Determining optimal parameters of the Self Referent Encoding Task: A large-scale examination of self-referent cognition and depression

This file is one of a series of supplemental explanatory documents for the study “Determining optimal parameters of the Self Referent Encoding Task: A large-scale examination of self-referent cognition and depression”. Data and code are located at doi: 10.18738/T8/XK5PXX, and websites with visual R Markdown explanations are located and navigable on the paper’s github pages website.

Data description

These models take a significant amount of computing resources due to the cross-validation procedures and large size. As such, they are presented here and are explored separately in a different file. These models were run through .sh batch scripts through The University of Texas at Austin’s Texas Advanced Computing Center (TACC). Because of the opportunities offered by distributed computing, these models were run in three separate scripts; they’re presented here in tandem.

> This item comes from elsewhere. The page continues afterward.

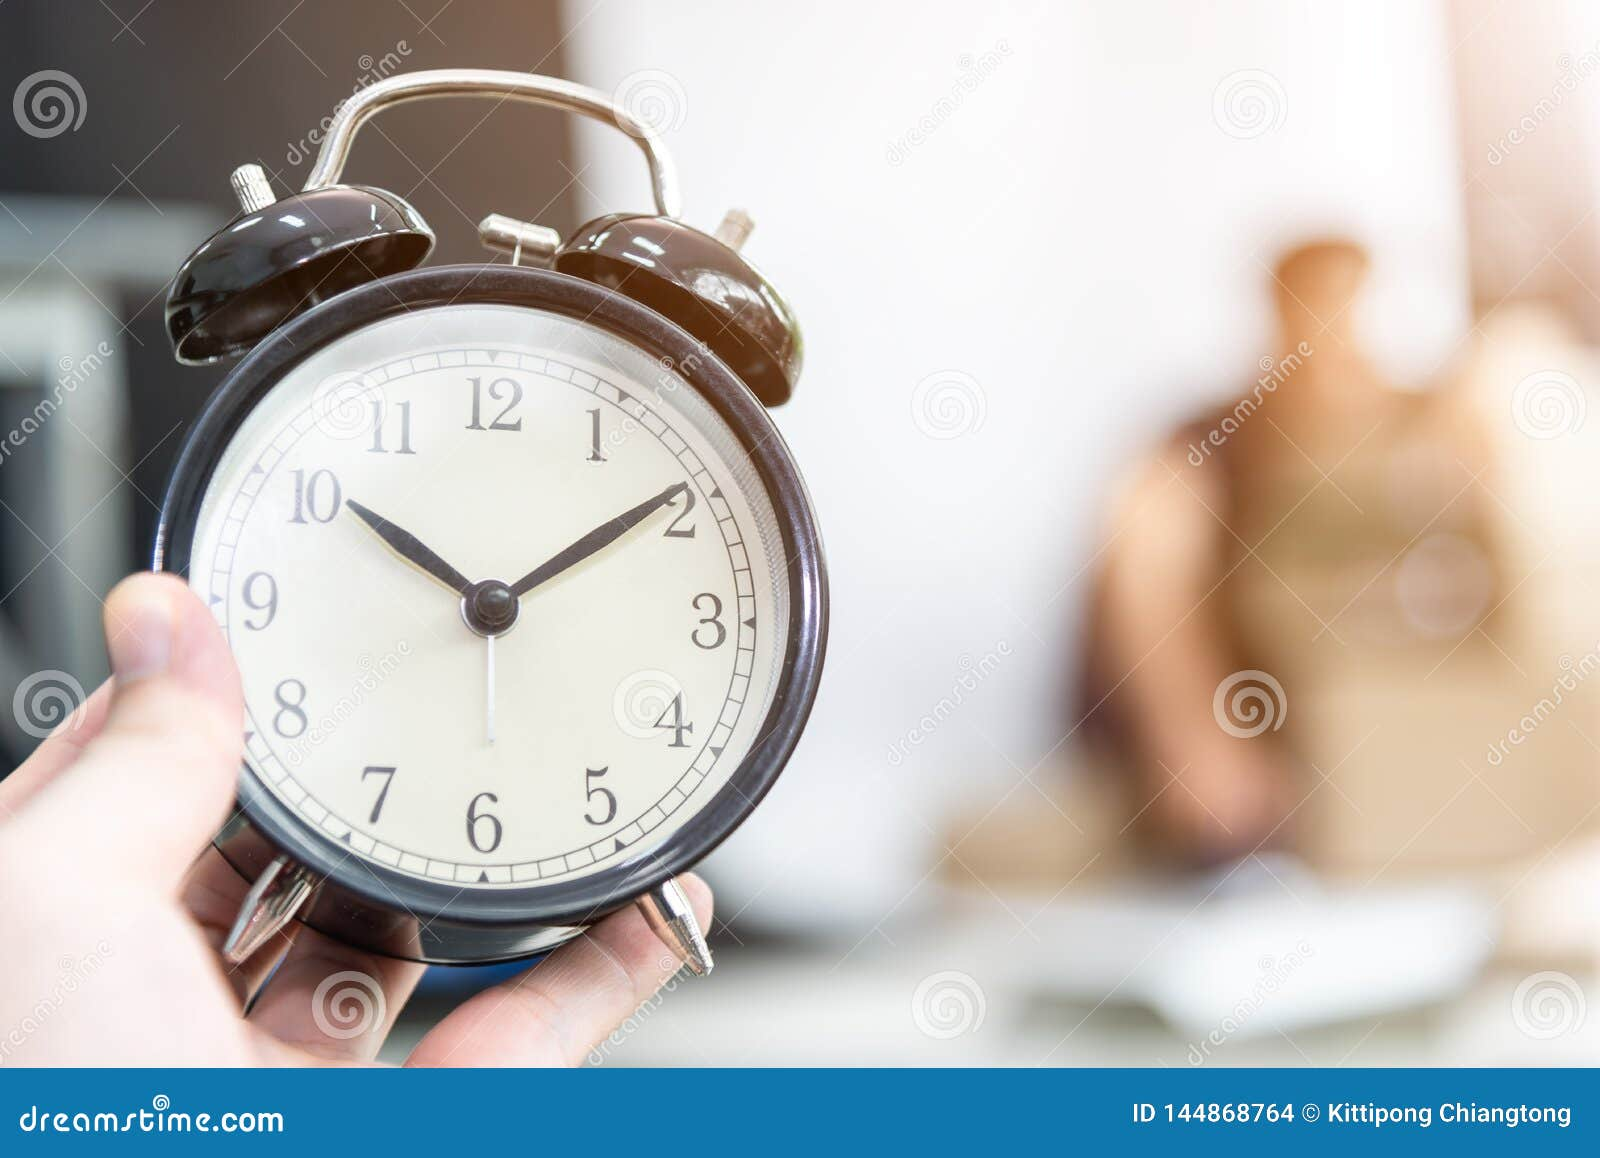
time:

If you are viewing this as an HTML file, and wish to see the full code, please download the R Markdown file from the Texas Data Repository.

Code employed

This code demonstrates how data were subset into training and test data, and the nomenclature of the best subsets function. Packages caret and beset were used.

Install and load packages

install.packages("caret", dependencies = TRUE)
install.packages("devtools", dependencies = TRUE)
devtools::install_github("jashu/beset")

library(caret); library(beset)

Load data

load("utstudents.Rdata"); load("adolescents.Rdata"); load("mturkers.Rdata")

Subset data

These data are already subset into train/test datasets, but the following code was used to subset them after all NAs are removed.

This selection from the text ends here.